I sank onto the dining chair, glad Uncle was at a carom game with his friends so Auntie and I had this time alone.

“I found this photo, and Indira Mami wouldn’t tell me who this was. Do you know?” I asked, handing the photo to her.

She held it up closer to her face. “Where did you get this?”

“I found it at Lakshmi.”

She remained quiet, an unusual occurrence for her. Finally, she said more to herself than to me, “I’m surprised they kept any of these.”

“Why? Who is he?” I asked, even though I already knew the answer.

“You should ask your mother,” she said, resigned.

“It seems pretty clear that this is an engagement photo and the guy in it isn’t Dad. It is, isn’t it?”

Since I’d first seen the photo, I’d suspected that was the case, but seeing the confirmation on her face felt like whiplash. It was not every day I learned my mother had some secret life before my father. Such things were far from common in this arranged marriage society. I recalled Hari saying how Laila’s reputation would have been ruined if they had spent any time alone together outside the presence of their parents. Surely something like a broken engagement was far worse than a young couple trying to date, and on top of it, this would have been over thirty-five years ago. I had never heard my parents speak of anyone from their generation dating someone, let alone being engaged to someone other than their spouse.

“Beta, some things are between you and her,” Monali Auntie said, sinking into a chair across from me.

She’d always been so candid with me, and I couldn’t believe she had picked now to be discreet.

“She doesn’t talk to me like that,” I said.

“I know the past few months have been difficult for you, but she has a lot of pressure too. Do you know how hard it is for an Indian mother to not speak to her daughter for four months? I call my boys every one to two days, and she was doing the same with you and Neel. On top of that, with everything now, she is the only mother Dipti has. Meanwhile, there is no one left to comfort Varsha.”

I twirled my spoon in the soup, letting steam escape. “But when I tried to talk to her this week, she shut me down. What am I supposed to do now?”

“Oh, beta!” She threw up her hands. “I had this same conversation with your mother after her trip to LA, and I’m going to tell you the same thing I told her then. Bandar kya jaane adrak ka swaad.”

She crossed her arms, satisfied. The words were familiar enough that I knew she was speaking Hindi, but I could no longer understand them. “What does that mean?”

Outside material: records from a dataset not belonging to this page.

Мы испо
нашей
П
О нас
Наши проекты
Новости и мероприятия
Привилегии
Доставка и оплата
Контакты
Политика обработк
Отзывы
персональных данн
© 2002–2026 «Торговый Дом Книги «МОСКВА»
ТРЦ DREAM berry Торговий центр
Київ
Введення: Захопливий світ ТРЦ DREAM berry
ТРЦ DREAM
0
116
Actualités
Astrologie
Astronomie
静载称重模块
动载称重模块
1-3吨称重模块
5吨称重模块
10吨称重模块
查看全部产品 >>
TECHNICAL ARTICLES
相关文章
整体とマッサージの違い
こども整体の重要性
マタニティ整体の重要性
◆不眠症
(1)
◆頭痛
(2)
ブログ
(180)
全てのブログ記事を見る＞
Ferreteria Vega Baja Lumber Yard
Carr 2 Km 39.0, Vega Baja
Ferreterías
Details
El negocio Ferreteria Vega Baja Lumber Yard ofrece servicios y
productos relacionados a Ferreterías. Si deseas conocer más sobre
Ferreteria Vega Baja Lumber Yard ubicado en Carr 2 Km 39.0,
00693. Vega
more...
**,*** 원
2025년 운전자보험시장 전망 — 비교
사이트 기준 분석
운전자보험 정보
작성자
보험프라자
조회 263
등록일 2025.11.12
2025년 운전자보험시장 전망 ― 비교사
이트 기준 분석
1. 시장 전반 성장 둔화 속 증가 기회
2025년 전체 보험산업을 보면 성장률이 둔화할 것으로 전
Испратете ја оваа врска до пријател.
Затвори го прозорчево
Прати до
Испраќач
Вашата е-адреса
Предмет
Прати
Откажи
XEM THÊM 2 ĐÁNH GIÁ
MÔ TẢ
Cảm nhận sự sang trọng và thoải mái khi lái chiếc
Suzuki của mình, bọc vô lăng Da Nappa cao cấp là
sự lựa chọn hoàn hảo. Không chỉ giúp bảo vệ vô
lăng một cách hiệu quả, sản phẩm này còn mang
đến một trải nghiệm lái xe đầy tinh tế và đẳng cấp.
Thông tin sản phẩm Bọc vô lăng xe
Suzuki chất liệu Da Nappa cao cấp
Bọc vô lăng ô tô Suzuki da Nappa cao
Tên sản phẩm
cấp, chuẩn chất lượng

“Let me think of how to say it in English.” She cocked her head for several seconds. “A monkey does not know the taste of ginger.” She grinned, proud of her translation.

“Meaning what?”

She thought about it more. “You cannot appreciate that which you do not know.”

“So give the monkey some ginger,” I said. “Problem solved.”

She raised her hand, as if she were going to reach across the table and playfully slap me. “Such an American answer.”

“I know, I know. Sorry, it was too easy.”

“It would be good if you both stopped being such stubborn monkeys. One thing is certain: you don’t understand her life, and she doesn’t understand yours. Until you both start trying the ginger, you never will.”

I pondered her words. She had a point, but how could I build a bridge between two different worlds that was strong enough to support us both, and was it too late to try?

She took a deep breath. “I should not be telling you this, but part of why losing Uma is so hard for her is because she felt it could be her second chance. She knows she made some mistakes with you, but she is too proud to ever admit them.”

Her words shocked me. My mother wasn’t the type to own mistakes, certainly not when it came to me. I wondered what she would have done differently. How would I have reacted in response? Maybe we could have ended up confiding in each other like friends rather than always filtering the substance from our conversations and only speaking about what we had to eat for dinner or how work was going.